======== DATA SECTION

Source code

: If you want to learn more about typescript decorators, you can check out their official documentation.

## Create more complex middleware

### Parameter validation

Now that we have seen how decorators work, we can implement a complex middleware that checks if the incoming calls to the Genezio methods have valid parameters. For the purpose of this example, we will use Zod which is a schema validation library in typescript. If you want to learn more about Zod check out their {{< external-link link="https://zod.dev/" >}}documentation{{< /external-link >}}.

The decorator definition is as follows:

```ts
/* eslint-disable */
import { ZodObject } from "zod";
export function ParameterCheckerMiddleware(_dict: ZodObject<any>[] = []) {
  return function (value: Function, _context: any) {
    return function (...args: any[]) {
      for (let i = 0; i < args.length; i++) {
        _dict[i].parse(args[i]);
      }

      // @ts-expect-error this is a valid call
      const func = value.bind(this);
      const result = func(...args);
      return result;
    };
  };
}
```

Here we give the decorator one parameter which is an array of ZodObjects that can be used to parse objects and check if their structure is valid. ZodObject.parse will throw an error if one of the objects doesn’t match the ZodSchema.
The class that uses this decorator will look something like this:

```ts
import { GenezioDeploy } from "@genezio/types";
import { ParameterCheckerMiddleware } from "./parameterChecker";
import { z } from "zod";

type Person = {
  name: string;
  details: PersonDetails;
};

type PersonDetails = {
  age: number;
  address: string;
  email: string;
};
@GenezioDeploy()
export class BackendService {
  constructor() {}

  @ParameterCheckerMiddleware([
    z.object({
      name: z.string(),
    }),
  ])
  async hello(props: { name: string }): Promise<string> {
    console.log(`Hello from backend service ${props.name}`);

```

================
======== DATA SECTION

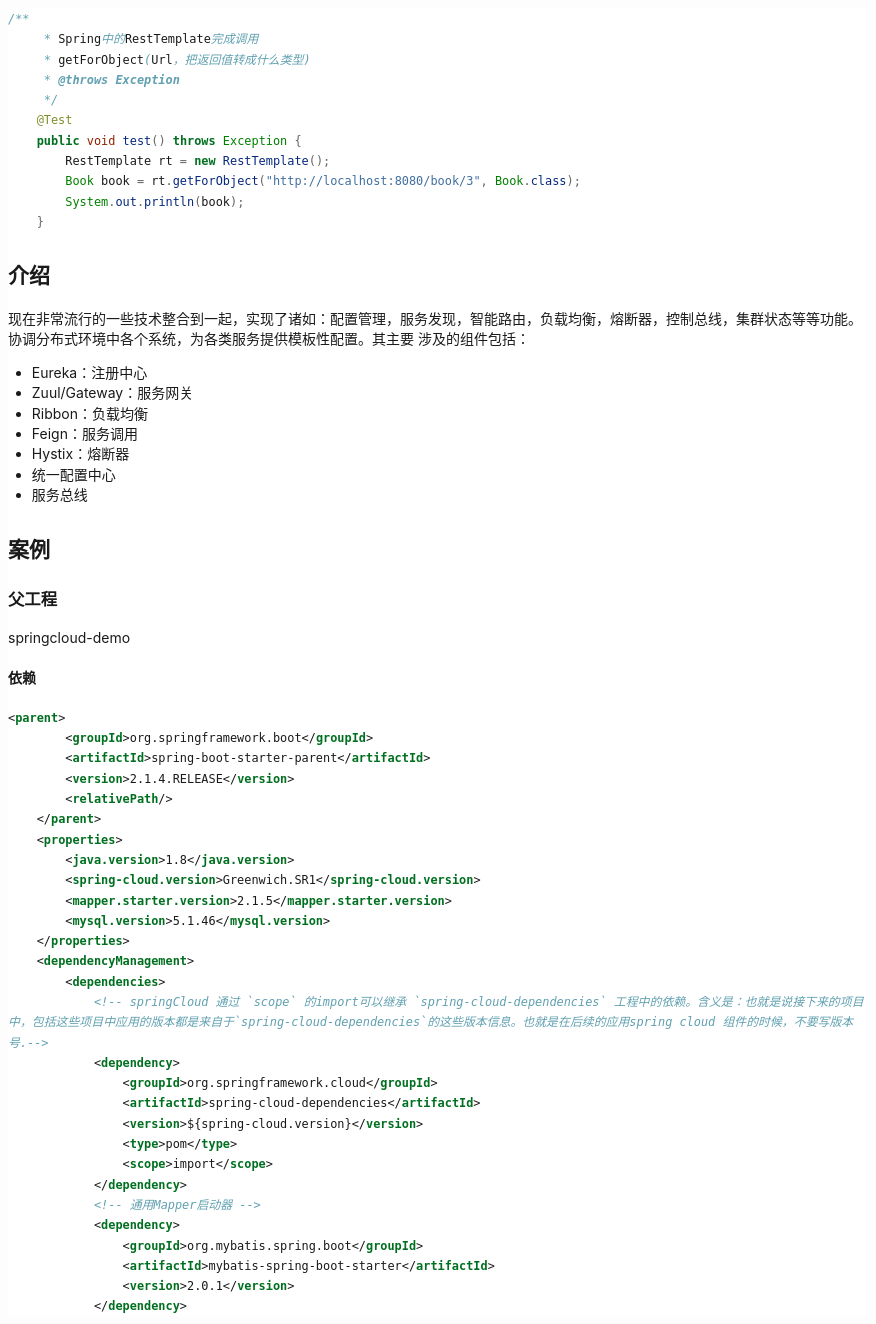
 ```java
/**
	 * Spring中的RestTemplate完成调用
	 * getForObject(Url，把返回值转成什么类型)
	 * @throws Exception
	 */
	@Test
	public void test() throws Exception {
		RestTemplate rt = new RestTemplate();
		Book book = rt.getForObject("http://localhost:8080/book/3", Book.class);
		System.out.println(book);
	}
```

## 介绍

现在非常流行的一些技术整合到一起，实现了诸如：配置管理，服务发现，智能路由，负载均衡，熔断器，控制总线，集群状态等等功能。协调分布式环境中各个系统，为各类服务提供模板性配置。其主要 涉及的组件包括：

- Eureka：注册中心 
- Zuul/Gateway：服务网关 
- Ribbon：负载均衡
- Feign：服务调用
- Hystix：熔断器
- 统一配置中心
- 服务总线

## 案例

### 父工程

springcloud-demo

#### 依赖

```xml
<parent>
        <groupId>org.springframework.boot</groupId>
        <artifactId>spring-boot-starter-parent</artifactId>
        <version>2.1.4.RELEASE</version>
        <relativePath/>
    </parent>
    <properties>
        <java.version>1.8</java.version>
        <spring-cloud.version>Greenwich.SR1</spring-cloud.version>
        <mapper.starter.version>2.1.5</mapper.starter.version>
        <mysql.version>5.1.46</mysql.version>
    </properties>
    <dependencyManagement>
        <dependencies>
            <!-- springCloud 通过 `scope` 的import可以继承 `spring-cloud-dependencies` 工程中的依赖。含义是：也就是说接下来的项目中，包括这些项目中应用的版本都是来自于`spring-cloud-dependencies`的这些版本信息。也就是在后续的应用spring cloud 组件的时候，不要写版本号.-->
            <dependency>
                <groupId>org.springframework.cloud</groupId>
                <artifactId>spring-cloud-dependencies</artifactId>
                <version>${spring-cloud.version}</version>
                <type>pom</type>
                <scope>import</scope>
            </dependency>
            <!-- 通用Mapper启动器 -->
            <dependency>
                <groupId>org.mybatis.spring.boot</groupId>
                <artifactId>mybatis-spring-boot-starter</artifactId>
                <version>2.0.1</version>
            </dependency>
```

================

> _TRY IT_: Match on "typescript" and report each line of the data above that has it.

> _ANSWER TO THIS PROBLEM_:
: If you want to learn more about typescript decorators, you can check out their official documentation.
Now that we have seen how decorators work, we can implement a complex middleware that checks if the incoming calls to the Genezio methods have valid parameters. For the purpose of this example, we will use Zod which is a schema validation library in typescript. If you want to learn more about Zod check out their {{< external-link link="https://zod.dev/" >}}documentation{{< /external-link >}}.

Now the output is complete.